Il primo dei due quesiti sottoposto in questi giorni alle
firme dei cittadini, che prevede l’abrogazione in toto della legge Calderoli, è
dunque palesemente inammissibile. Né si può sostenere, come pure ho avuto
purtroppo occasione di leggere, che l’abrogazione dell’attuale legge fa
rivivere quella precedente. Come dovrebbe essere noto, “la natura del
referendum abrogativo nel nostro sistema costituzionale è quello di atto-fonte dell’ordinamento
dello stesso rango della legge ordinaria”. E, come si insegna al primo anno di
giurisprudenza, “l’abrogazione di una norma, che a sua volta aveva abrogato una
norma precedente, non fa rivivere quest’ultima” (cito dal noto manuale che
adotto per i miei studenti, il Torrente-Schlesinger).
Naturalmente, se uno studente rispondesse all’esame
sostenendo il contrario, sarebbe subito bocciato.
Probabilmente non ignari di ciò, i promotori hanno proposto
anche un secondo quesito, che abroga solo parzialmente la legge Calderoli. La
Corte costituzionale ha affermato, infatti, che il referendum in materia
elettorale è ammissibile se dal “ritaglio” della legge vigente emerge una
normativa immediatamente applicabile: se cioè si può andare a votare senza bisogno
di ulteriori interventi legislativi. In passato, proprio perché questo esito
non era garantito dal quesito, la Corte costituzionale (sent. 47/1991) dichiarò
inammissibile il referendum sulla legge elettorale del Senato; mentre, avendo i
promotori riformulato il quesito, la Corte lo ritenne questa volta ammissibile
(sent. 32/1993) appunto perché la normativa di risulta avrebbe consentito
l’operatività del sistema elettorale, senza alcun ulteriore intervento del
legislatore.
Per cercare di infilarsi in questo spiraglio, i promotori
hanno provato a ritagliare la legge Calderoli, per far emergere una normativa
direttamente applicabile. Ma non ci sono riusciti. Diversi punti del quesito
numero 2, infatti, contengono abrogazioni di legge abrogate (mi si scusi il
bisticcio). Il quesito prevede in particolare l’abrogazione delle norme della
legge vigente, che a loro volta avevano abrogato i decreti legislativi sulla
determinazione dei collegi uninominali della Camera e del Senato. Ma, come si
ricordava, l’abrogazione non può far rivivere norme abrogate, e quindi
l’eventuale approvazione del quesito produrrebbe una legge priva della
normativa che riguarda il suo punto centrale, cioè l’adozione dei collegi
uninominali. Ne risulterebbe una legge non immediatamente operativa, in
contrasto con quanto richiesto dalla Corte costituzionale.

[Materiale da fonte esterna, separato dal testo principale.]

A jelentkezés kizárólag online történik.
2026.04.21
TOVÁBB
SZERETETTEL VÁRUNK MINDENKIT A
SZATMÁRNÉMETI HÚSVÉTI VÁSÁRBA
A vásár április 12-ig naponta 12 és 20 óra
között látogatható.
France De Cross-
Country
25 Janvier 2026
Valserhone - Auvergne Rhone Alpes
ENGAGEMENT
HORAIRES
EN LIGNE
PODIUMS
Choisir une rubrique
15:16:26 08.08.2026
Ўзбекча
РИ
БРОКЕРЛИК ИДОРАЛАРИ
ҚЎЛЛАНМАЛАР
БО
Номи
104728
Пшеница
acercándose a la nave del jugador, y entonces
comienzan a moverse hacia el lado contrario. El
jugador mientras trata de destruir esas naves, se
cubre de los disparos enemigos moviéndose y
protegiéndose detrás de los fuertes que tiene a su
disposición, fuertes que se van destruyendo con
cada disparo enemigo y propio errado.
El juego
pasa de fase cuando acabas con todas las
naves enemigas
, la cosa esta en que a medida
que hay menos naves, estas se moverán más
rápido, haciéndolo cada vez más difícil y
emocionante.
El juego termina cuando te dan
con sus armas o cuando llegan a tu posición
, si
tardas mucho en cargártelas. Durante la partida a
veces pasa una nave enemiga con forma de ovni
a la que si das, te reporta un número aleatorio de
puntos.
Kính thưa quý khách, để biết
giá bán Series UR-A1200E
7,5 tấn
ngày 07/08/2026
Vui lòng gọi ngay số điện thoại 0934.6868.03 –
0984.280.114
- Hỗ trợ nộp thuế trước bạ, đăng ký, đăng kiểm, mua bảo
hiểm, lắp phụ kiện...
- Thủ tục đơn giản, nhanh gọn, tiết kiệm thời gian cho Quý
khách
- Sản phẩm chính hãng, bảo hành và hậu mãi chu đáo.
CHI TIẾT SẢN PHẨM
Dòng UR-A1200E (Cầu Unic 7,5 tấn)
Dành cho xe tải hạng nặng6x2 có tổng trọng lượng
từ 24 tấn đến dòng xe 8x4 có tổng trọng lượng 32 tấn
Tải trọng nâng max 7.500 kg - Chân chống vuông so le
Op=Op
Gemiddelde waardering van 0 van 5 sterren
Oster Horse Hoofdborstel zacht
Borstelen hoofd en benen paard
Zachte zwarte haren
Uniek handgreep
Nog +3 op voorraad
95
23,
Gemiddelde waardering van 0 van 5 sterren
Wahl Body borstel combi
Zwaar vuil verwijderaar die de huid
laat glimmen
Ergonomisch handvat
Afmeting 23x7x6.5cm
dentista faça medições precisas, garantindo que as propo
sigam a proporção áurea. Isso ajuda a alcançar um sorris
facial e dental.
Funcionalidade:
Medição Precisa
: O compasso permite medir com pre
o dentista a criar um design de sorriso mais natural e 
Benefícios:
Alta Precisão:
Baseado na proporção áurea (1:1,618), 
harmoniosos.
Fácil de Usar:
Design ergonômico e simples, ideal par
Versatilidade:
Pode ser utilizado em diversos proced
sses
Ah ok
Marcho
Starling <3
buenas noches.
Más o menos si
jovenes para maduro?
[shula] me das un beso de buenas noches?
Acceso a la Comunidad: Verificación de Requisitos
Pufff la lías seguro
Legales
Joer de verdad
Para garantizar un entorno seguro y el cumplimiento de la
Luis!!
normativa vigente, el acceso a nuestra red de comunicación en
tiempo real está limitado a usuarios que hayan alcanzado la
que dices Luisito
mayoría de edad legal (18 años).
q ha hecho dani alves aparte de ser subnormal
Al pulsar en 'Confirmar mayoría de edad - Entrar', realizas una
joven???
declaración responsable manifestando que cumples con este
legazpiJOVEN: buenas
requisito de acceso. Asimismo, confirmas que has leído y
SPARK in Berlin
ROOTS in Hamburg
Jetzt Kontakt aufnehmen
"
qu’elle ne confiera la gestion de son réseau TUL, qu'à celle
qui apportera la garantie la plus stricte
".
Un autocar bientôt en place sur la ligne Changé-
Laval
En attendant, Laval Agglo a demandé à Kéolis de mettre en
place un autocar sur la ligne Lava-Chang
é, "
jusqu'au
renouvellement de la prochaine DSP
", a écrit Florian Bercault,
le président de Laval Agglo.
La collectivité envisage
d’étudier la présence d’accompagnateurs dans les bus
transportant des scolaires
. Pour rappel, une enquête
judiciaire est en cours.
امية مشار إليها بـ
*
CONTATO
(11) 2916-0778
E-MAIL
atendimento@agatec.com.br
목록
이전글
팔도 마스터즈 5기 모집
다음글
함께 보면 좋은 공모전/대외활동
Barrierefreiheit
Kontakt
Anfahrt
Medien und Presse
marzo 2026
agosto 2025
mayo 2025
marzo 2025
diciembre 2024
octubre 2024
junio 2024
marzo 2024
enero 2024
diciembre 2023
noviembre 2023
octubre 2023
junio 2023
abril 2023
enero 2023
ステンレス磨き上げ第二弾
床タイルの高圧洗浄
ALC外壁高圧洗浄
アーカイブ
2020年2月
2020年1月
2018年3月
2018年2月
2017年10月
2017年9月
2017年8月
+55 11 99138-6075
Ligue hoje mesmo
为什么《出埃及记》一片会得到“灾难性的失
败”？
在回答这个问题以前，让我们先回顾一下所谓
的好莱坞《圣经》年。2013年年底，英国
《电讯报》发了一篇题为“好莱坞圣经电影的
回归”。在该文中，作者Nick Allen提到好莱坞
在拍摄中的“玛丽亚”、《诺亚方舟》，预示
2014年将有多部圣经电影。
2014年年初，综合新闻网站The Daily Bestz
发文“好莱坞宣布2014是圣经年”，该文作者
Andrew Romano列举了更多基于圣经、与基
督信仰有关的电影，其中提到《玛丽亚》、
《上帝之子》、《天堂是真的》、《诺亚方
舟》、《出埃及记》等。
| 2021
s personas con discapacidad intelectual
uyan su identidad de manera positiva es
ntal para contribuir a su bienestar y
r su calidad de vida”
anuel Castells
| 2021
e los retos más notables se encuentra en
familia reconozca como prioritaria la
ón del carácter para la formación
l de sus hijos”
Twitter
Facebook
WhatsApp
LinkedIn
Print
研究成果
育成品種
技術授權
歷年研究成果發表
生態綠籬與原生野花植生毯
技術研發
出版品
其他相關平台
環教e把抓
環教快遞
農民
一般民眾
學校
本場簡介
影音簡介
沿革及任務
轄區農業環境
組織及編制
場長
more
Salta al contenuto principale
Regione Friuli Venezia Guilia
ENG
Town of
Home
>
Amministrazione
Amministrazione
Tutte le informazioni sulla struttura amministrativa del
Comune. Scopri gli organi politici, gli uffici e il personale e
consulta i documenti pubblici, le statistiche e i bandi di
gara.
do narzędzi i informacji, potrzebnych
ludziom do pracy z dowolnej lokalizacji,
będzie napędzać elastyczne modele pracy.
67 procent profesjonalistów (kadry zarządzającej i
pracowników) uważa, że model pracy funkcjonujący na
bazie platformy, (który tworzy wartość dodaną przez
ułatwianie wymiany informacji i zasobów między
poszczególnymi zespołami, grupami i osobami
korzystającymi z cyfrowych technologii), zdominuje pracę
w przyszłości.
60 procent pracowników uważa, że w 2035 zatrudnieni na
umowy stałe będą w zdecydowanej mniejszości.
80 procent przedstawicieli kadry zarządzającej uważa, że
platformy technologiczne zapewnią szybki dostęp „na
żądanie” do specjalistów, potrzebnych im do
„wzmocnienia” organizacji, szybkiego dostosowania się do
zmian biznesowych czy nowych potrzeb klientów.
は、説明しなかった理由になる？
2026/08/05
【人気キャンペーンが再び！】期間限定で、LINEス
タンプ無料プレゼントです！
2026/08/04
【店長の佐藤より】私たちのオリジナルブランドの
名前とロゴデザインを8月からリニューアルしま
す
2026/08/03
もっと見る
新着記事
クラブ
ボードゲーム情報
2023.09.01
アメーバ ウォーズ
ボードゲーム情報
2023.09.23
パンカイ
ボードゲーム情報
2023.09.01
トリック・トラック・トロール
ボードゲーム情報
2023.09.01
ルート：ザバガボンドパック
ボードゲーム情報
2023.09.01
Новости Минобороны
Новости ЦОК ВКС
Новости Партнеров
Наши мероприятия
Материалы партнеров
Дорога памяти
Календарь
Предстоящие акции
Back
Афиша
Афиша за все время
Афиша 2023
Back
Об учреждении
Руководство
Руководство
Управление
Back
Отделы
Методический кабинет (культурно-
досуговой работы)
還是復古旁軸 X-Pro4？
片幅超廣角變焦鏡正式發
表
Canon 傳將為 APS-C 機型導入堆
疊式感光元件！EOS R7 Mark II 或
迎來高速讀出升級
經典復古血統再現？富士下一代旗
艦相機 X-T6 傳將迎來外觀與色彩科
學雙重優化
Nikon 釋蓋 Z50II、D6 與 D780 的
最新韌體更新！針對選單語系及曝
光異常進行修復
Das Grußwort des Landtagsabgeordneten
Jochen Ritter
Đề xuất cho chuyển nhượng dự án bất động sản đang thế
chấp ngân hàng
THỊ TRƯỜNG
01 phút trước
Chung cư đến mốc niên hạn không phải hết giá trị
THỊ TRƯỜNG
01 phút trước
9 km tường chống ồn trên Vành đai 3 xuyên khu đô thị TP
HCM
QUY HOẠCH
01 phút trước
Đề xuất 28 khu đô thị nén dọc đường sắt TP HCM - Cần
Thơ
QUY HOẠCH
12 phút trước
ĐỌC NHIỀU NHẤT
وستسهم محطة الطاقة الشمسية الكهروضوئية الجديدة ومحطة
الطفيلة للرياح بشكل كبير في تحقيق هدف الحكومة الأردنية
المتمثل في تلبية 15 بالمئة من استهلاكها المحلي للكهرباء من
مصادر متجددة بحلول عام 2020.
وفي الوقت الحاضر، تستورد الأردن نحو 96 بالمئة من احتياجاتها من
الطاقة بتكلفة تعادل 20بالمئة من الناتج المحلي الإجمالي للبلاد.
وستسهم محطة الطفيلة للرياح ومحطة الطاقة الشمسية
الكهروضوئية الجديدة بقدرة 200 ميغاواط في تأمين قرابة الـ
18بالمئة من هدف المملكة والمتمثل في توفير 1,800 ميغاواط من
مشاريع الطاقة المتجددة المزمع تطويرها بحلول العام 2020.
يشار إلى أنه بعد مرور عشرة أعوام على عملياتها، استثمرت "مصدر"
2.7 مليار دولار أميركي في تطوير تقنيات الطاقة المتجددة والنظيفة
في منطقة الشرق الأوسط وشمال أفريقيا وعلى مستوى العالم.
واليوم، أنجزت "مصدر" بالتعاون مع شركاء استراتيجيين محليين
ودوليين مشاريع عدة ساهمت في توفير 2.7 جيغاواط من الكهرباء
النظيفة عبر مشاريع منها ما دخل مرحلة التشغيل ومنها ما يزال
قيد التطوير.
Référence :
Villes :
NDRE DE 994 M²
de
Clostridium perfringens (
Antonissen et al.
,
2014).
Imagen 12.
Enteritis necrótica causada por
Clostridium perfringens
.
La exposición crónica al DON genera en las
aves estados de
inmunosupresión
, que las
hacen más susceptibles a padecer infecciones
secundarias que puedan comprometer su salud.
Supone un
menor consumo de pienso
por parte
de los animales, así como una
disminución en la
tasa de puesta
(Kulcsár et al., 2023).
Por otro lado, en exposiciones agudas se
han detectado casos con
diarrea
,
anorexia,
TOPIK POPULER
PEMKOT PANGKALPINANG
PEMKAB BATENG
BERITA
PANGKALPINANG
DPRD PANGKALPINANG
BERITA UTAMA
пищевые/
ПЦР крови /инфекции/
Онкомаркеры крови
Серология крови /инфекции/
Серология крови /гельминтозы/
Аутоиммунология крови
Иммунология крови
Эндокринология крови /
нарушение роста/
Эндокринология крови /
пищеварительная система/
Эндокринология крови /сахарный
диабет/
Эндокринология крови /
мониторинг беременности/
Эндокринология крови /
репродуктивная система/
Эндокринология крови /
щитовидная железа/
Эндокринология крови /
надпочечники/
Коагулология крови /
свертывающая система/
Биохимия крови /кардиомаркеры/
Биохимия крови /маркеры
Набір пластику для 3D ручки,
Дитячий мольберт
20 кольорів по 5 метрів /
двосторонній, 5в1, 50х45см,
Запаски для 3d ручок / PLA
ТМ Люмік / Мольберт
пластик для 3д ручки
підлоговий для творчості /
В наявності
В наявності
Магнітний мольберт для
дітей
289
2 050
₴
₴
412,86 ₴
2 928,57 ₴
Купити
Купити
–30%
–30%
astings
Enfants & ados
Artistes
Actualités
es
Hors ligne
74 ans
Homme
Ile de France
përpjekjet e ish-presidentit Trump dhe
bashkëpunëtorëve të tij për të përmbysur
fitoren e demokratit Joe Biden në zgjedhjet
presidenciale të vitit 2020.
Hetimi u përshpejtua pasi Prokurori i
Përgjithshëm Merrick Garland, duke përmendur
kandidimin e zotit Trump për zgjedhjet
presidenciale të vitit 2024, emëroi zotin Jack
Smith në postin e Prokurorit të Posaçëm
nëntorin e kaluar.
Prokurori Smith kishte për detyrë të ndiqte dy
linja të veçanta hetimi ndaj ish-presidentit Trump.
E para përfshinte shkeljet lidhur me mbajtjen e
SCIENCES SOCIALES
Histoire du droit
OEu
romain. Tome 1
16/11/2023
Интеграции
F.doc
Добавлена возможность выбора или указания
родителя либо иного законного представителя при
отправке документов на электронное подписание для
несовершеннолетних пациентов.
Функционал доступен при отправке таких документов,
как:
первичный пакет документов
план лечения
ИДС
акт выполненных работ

Chiedo scusa per i tecnicismi. Sono anch’io contrario al
“porcellum” (non nascondo di essere favorevole a un sistema elettorale di tipo
tedesco), e comprendo le ragioni di un’iniziativa referendaria. Per esempio,
quella promossa da Passigli (il quesito sull’abolizione del premio di
maggioranza è sicuramente ammissibile). Ma, come dicevo all’inizio, il problema
è un altro: quando nei talk show televisivi sento promettere che con i
referendum si tornerà alla legge elettorale Mattarella, mi indigno, come si
dice adesso. Da giurista e da politico di altri tempi.